Material for this exercise Start Marker

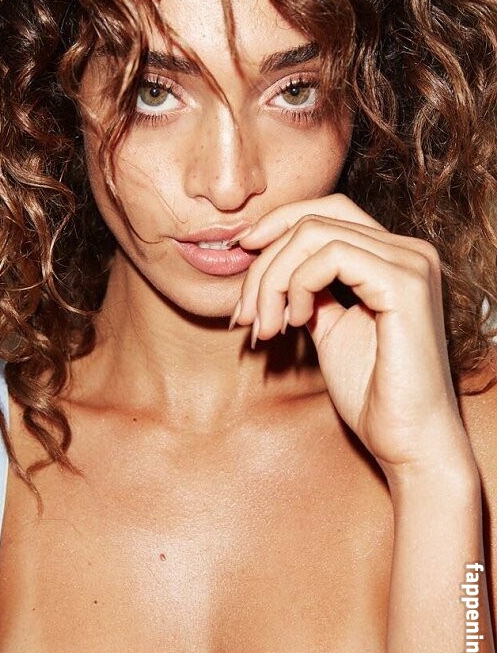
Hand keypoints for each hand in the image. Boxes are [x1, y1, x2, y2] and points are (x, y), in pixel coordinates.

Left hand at [230, 193, 472, 475]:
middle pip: (315, 217)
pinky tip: (294, 323)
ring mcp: (411, 263)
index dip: (276, 226)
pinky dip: (298, 285)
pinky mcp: (405, 284)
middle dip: (265, 260)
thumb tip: (270, 264)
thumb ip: (309, 289)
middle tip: (244, 313)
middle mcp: (408, 250)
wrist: (406, 441)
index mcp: (393, 257)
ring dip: (273, 280)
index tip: (241, 259)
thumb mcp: (328, 327)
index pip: (327, 211)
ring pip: (315, 233)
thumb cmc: (371, 393)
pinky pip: (331, 257)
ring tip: (265, 327)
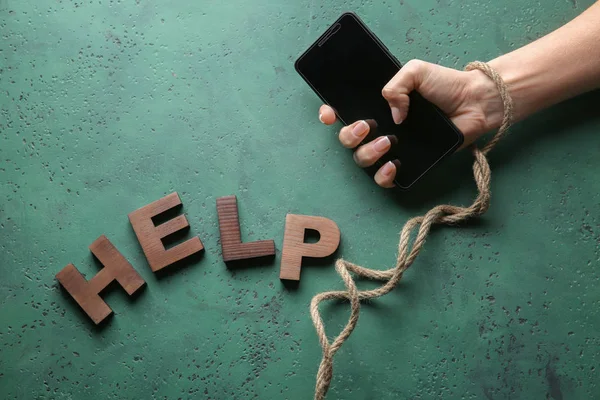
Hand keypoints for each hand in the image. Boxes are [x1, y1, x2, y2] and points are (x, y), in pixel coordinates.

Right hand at [319, 59, 503, 187]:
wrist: (474, 103)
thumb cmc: (445, 85)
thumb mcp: (416, 71)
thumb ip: (396, 85)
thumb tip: (392, 116)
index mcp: (377, 105)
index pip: (343, 111)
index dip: (329, 114)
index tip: (330, 114)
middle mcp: (380, 127)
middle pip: (347, 139)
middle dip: (349, 135)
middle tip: (367, 127)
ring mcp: (392, 147)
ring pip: (362, 160)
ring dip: (368, 153)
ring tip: (388, 143)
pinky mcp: (408, 164)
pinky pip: (384, 179)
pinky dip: (383, 176)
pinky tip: (393, 165)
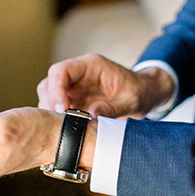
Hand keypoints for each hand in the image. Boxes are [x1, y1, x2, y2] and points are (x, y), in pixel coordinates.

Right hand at [37, 53, 174, 118]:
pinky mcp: (74, 100)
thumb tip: (89, 116)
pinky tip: (69, 129)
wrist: (145, 94)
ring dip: (52, 113)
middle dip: (51, 103)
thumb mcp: (130, 102)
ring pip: (49, 96)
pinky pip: (57, 108)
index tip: (61, 109)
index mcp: (90, 65)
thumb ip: (111, 108)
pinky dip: (58, 119)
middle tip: (61, 123)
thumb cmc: (139, 93)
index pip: (61, 70)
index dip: (56, 89)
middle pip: (50, 83)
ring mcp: (74, 87)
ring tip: (66, 127)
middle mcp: (78, 74)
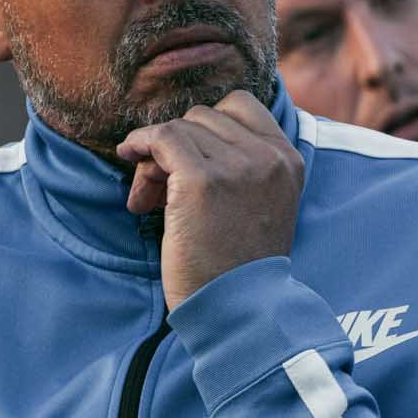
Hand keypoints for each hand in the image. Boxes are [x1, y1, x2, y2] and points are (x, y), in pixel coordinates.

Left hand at [115, 89, 301, 310]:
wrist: (238, 311)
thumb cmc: (238, 268)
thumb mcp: (260, 207)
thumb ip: (242, 168)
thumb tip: (181, 136)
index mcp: (288, 161)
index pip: (240, 106)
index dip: (205, 127)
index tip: (186, 158)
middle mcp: (267, 157)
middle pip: (204, 117)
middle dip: (178, 147)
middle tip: (160, 189)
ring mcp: (237, 165)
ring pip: (179, 128)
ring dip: (155, 158)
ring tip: (149, 198)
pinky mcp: (202, 179)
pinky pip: (161, 138)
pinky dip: (139, 145)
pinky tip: (130, 164)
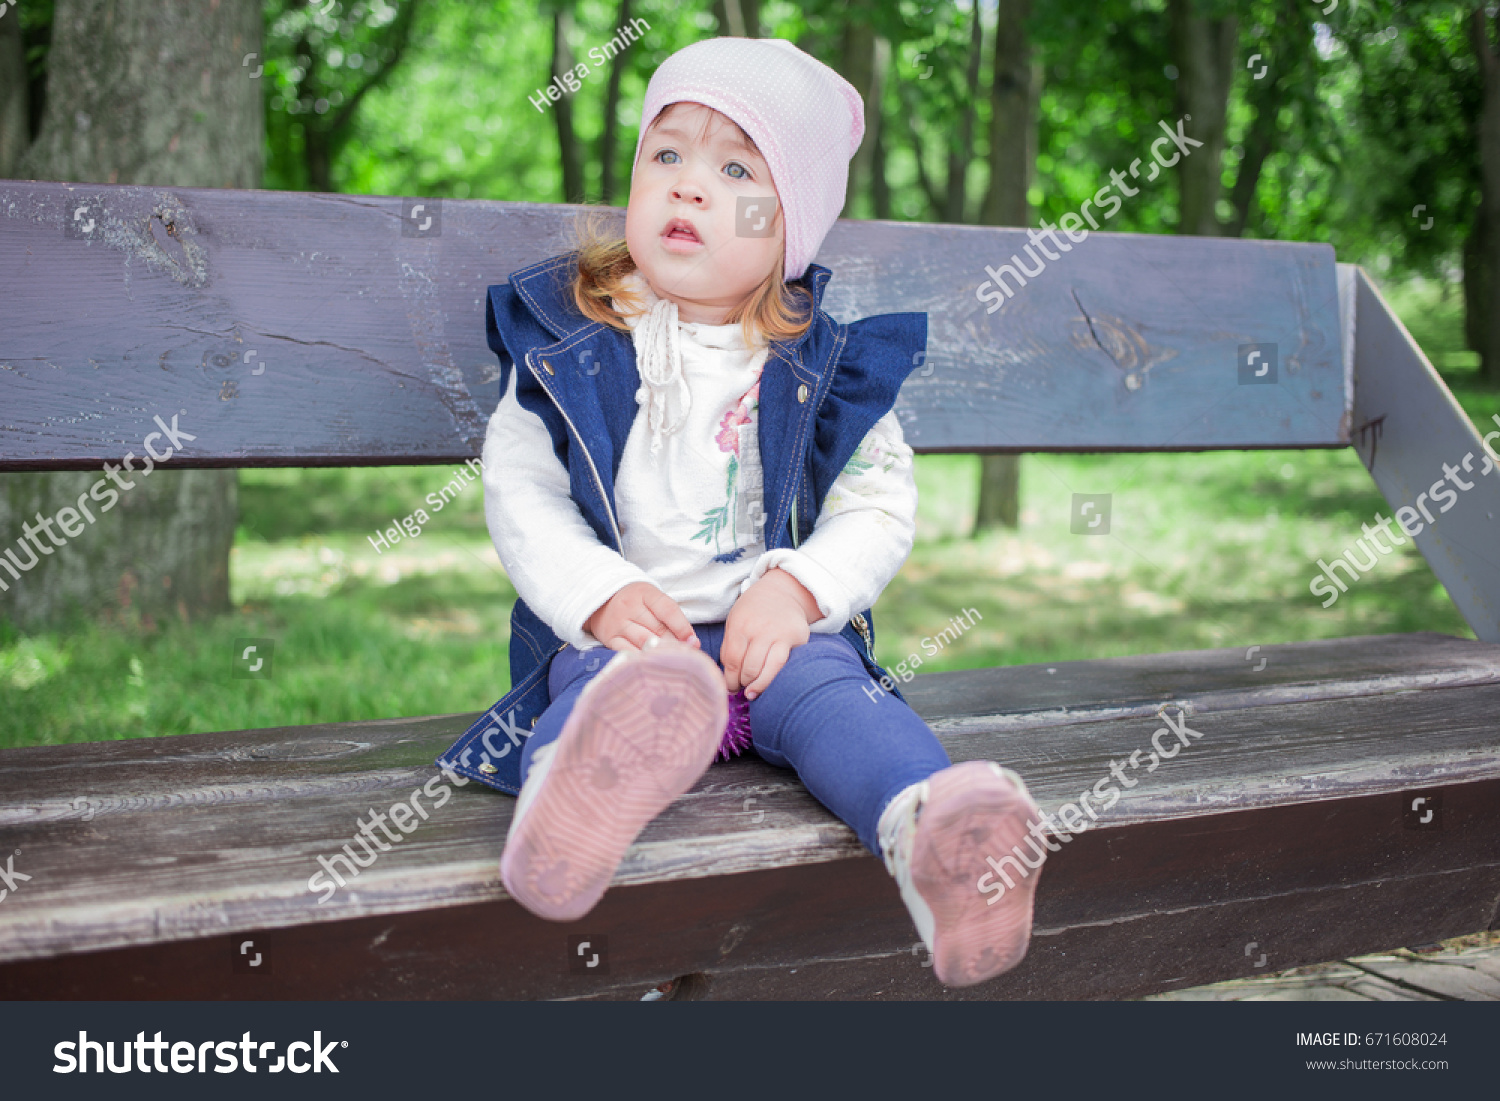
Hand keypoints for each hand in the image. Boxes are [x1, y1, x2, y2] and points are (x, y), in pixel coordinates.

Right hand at [585, 581, 700, 652]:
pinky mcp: (610, 638)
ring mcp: (618, 623)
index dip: (683, 627)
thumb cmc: (636, 601)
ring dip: (662, 654)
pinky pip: (629, 652)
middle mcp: (629, 607)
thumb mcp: (652, 599)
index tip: (694, 642)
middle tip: (688, 657)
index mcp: (644, 593)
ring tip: (674, 662)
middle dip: (676, 644)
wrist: (600, 600)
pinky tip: (653, 665)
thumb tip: (691, 642)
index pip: (668, 610)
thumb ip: (671, 617)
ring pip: (645, 642)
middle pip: (658, 629)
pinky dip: (643, 660)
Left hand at [722, 568, 819, 698]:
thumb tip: (728, 678)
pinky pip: (784, 664)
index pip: (732, 661)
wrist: (781, 592)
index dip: (729, 680)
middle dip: (742, 683)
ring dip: (758, 685)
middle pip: (749, 668)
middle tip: (741, 688)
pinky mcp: (797, 638)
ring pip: (768, 669)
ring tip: (752, 691)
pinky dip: (774, 677)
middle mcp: (760, 629)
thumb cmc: (753, 611)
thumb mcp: (735, 622)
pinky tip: (769, 685)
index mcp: (740, 625)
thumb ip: (730, 647)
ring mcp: (780, 633)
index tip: (730, 687)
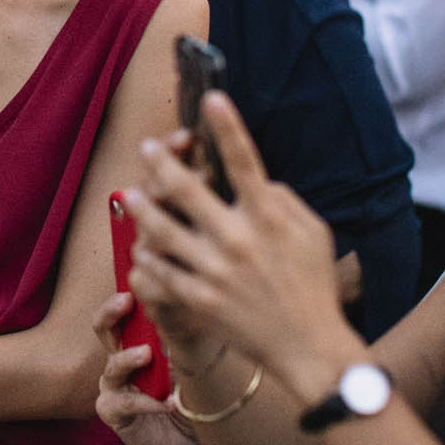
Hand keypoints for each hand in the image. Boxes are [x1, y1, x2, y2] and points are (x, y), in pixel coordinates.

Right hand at [92, 292, 205, 444]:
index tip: (137, 275)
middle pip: (103, 328)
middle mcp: (121, 359)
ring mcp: (115, 387)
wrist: (190, 443)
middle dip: (110, 313)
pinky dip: (147, 402)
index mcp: (137, 340)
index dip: (126, 292)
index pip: (124, 310)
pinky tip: (168, 403)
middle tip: (125, 302)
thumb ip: (184, 334)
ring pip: (111, 367)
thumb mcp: (193, 359)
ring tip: (146, 354)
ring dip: (129, 358)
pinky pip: (123, 404)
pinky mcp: (113, 413)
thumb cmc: (190, 395)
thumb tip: (191, 297)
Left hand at [122, 91, 361, 401]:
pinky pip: (161, 272)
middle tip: (147, 147)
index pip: (245, 162)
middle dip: (162, 164)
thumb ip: (284, 200)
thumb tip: (258, 179)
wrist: (308, 348)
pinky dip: (148, 257)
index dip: (228, 127)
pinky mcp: (199, 301)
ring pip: (162, 231)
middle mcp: (238, 241)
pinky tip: (141, 247)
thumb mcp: (314, 233)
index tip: (212, 97)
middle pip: (187, 191)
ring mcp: (214, 273)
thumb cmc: (314, 285)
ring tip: (130, 194)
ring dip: (142, 209)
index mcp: (268, 220)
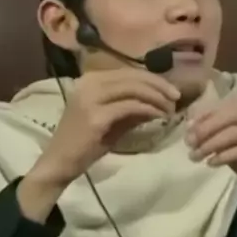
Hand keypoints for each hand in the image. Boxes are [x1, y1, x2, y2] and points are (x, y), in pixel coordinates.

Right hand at [30, 69, 179, 186]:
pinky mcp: (96, 115)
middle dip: (159, 86)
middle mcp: (89, 83)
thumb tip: (159, 102)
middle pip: (134, 77)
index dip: (154, 79)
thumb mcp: (112, 122)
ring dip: (157, 98)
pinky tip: (160, 117)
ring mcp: (90, 98)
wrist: (59, 163)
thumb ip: (132, 109)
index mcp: (90, 80)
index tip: (172, 92)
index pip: (129, 72)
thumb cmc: (84, 144)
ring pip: (134, 89)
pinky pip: (131, 106)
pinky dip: (149, 110)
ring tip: (170, 110)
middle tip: (177, 99)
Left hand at [185, 95, 236, 226]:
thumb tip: (190, 126)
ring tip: (195, 156)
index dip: (205, 115)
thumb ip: (214, 131)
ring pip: (236, 132)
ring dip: (210, 144)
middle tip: (189, 143)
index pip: (227, 104)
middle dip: (206, 128)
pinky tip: (211, 163)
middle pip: (232, 113)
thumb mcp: (229, 143)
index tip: (188, 130)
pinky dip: (224, 156)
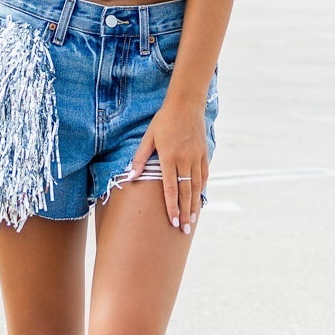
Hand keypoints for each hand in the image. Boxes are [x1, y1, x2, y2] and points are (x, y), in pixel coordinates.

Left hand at [124, 99, 208, 235]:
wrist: (186, 104)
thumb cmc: (164, 120)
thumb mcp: (148, 137)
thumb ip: (140, 158)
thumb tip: (131, 176)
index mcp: (170, 157)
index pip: (171, 188)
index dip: (172, 207)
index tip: (173, 221)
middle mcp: (185, 160)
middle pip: (186, 192)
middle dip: (185, 213)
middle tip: (184, 230)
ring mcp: (196, 157)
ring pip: (196, 186)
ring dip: (194, 205)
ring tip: (193, 221)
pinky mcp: (204, 154)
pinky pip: (204, 175)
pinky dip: (201, 188)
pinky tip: (199, 199)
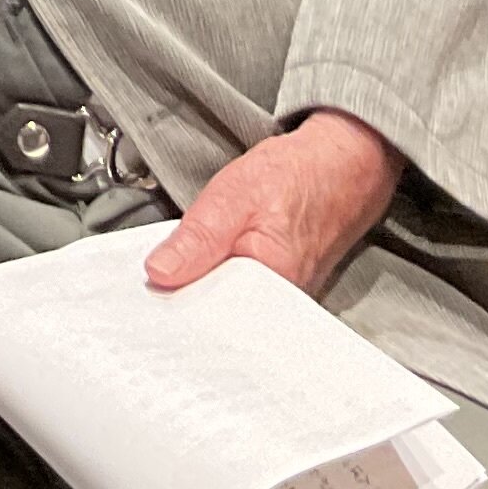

Material for this exercise End Marker

Requirement:
Output the whole listing without change. Any picture is to be left out.

Output of the task:
Hand keypoints for each hand in the image. Boxes are [x1, y1, x2, y2] and points are (x, y), in pixel coordinates.

Left hand at [230, 193, 472, 475]:
middle pip: (315, 217)
pinky tip: (294, 323)
ring mcp: (411, 263)
index dip: (276, 226)
pinky dip: (298, 285)
pinky mcp: (405, 284)
middle dip: (265, 260)
thumb tip: (270, 264)
thumb ip: (309, 289)
middle tip: (244, 313)
middle mcp: (408, 250)
wrist: (406, 441)
index mcp: (393, 257)
ring dip: (273, 280)
index tip: (241, 259)
thumb mcp: (328, 327)
index pip: (327, 211)
ring pip: (315, 233)
thumb cmc: (371, 393)
pinky pip: (331, 257)
ring tip: (265, 327)
Hand keypoints for each hand in the image. Boxes are [x1, y1, x2, y2] and points are (x, y), in pixel coordinates.

Right hand at [319, 59, 503, 187]:
wrist: (474, 103)
thumb cmc: (445, 85)
thumb mcp: (416, 71)
thumb ip: (396, 85)
thumb tip: (392, 116)
index mcp: (377, 105)
index pip: (343, 111)
index dip: (329, 114)
index tip: (330, 114)
middle mcp: (380, 127)
middle pip: (347, 139)
middle dip: (349, 135)
middle tip: (367, 127)
ring mcp: (392, 147)
ring pip: (362, 160)
ring dip: (368, 153)
ring tip: (388, 143)
pinky mcp: (408, 164)
pinky pip: (384, 179)
pinky dip: (383, 176)
pinky tip: (393, 165)
Hand keypoints for each hand in the image. Boxes are [x1, y1, x2, y2] and points are (x, y), in pixel coordinates.

Right hand at [37, 53, 174, 118]:
pinky mcp: (74, 100)
thumb tip: (89, 116)
pinky tip: (69, 129)
wrist: (145, 94)
ring dip: (52, 113)
middle dip: (51, 103)
thumb mcp: (130, 102)
ring pip: (49, 96)
pinky pip: (57, 108)
index tip: (61, 109)
index mcp: (90, 65)
thumb ip: (111, 108)
pinky dip: (58, 119)
middle tip: (61, 123)
thumb cmc: (139, 93)
index pip: (61, 70)
index dip: (56, 89)
middle pip: (50, 83)
ring mcp: (74, 87)
ring tip: (66, 127)
middle mcp: (78, 74)
Hand keypoints for each hand in the image. Boxes are [x1, y1, x2, y2] and points are (x, y), in pixel coordinates.

Left hand at [115, 89, 301, 310]:
wrist: (238, 311)
thumb cmc: (238, 268)
thumb mcp: (260, 207)
thumb ip: (242, 168)
thumb tip: (181, 136)
index mcp: (288, 161)
index pip: (240, 106)
index dip: (205, 127)
index tip: (186, 158)
middle mcp: (267, 157)
middle pip: (204, 117)
middle dip: (178, 147)
middle tip: (160, 189)
ring mcp: (237, 165)
ring pip: (179, 128)
ring dip: (155, 158)
ring tip: (149, 198)
pinky mcp: (202, 179)
pinky pip: (161, 138)
pinky dip: (139, 145)
pinky tip: (130, 164)
Hand keypoints for each hand in the image. Boxes are [x1, y1, x2, y2] and points are (x, y), in pixel coordinates.

Right hand at [585, 581, 700, 652]:
pinky mcp: (610, 638)
ring mcp: (618, 623)
index dip: (683, 627)
thumb cmc: (636, 601)
ring dip: (662, 654)
pinky pip: (629, 652)
middle mcp: (629, 607)
thumb mcp: (652, 599)
index tip: (694, 642)
middle tip: (688, 657)
index mcp: (644, 593)
ring tip: (674, 662)
middle dip: (676, 644)
wrist: (600, 600)
pinky tip: (653, 665)
thumb tip: (691, 642)
index pip: (668, 610)
thumb ip: (671, 617)
ring pip: (645, 642)
middle pip: (658, 629)
pinky dip: (643, 660)
Left hand at [722, 568, 819, 698]:
thumb tip: (728, 678)
pinky pip: (784, 664)
index pip: (732, 661)
wrist: (781, 592)
index dip: (729, 680)
middle dip: (742, 683)
ring dip: (758, 685)
middle pip: (749, 668)
middle tip: (741, 688)
pinky mcp: (797, 638)
ring pip: (768, 669)
ring tip: (752, 691)
pinky dip: (774, 677)
middle mcp: (760, 629)
thumb cmc: (753, 611)
thumb mcp: (735, 622)
pinky tip: (769, 685)
index mcp: (740, 625)
thumb ip: (730, 647)
ring mcp: (780, 633)
index tip: (730, 687)
Hand keypoints for each hand in the image. Boxes are [x1, y1, x2, y2] and points are (x, y), in pixel coordinates.

Right hand at [92, 292, 205, 444]:
index tip: (137, 275)
middle pip: (103, 328)
middle mcp: (121, 359)
ring mcp: (115, 387)
wrist: (190, 443)
middle dip: (110, 313)
pinky dip: (147, 402)
index mcp: (137, 340)
index dip: (126, 292)
index pip: (124, 310)
pinky tip: (168, 403)
middle tip: (125, 302)
thumb ip: (184, 334)
ring pip: (111, 367)
thumb mcp: (193, 359)
ring tip: (146, 354)
ring dip: (129, 358)
pinky pip: (123, 404)
pinky mcp: (113, 413)
thumb cmc: (190, 395)
thumb tip: (191, 297)
Left hand at [122, 91, 361, 401]:
pinky pip: (161, 272)
middle tip: (147, 147)
index pip: (245, 162)
middle dip: (162, 164)
thumb ip: (284, 200)
thumb tip: (258, 179)
wrist: (308, 348)
pinky dip: (148, 257)
index dip: (228, 127)
pinky mcp: (199, 301)
ring pip: (162, 231)
middle mcp: (238, 241)
pinky tip: (141, 247)
thumb mcp: (314, 233)
index tip: (212, 97)
middle pip: (187, 191)
ring mcp: (214, 273)
thumb cmc: (314, 285)
ring tip: (130, 194)
ring dip: (142, 209)
index mcp: (268, 220)
Hand keypoints for each hand in the image. Boxes are [x1, y1, x2, y2] and points are (x, y), in pixel coordinates.

Right hand at [30, 69, 179, 186]:
pinky mcp: (96, 115)
middle dip: (159, 86)
middle mcp: (89, 83)
thumb tip: (159, 102)
middle pip: (134, 77)
index dip: (154, 79)
thumb mcp: (112, 122)
ring dip: (157, 98)
pinky tip: (160, 117)
ring mcp: (90, 98)
wrist: (59, 163)
thumb ip: (132, 109)
index mcp: (90, 80)
index tip: (172, 92)
index pip: (129, 72)
thumb cmc: (84, 144)
ring pip: (134, 89)
pinky pip: (131, 106)
pinky dip: (149, 110)
ring tip: (170, 110)
middle tip: (177, 99)
Left hand at [185, 95, 236, 226]:
thumb tip: (190, 126)
ring tip: (195, 156)
index dip: (205, 115)
thumb ip: (214, 131)
ring pip: (236, 132)
ring dip: (210, 144)
middle tip: (189, 143)
index pip: (227, 104)
middle dip: (206, 128)
pinky tip: (211, 163)
middle pip: (232, 113)
thumb mcp: (229, 143)
index tip: (188, 130)
pinky dip: (224, 156)
Hand keypoints for each hand in the image. Boxes are [x1, y1, x2, y2] and points are (x, y), in pixel coordinates.

Left hand at [124, 99, 208, 235]:
wrist: (186, 104)
thumb cmc: (164, 120)
thumb mcp: (148, 137)
thumb ip: (140, 158)
thumb tip: (131, 176)
index mcp: (170, 157)
index pip: (171, 188)
index dip: (172, 207)
index tip: (173, 221)
middle mcp: (185, 160)
middle pip: (186, 192)
middle dip: (185, 213)
middle tip: (184, 230)
ring mcp: (196, 157)
ring pip: (196, 186)
ring dip: (194, 205)
ring tip: (193, 221)
pinky mcp: (204, 154)
pinky pip: (204, 175)
pinky dip: (201, 188)
pinky tip: (199, 199)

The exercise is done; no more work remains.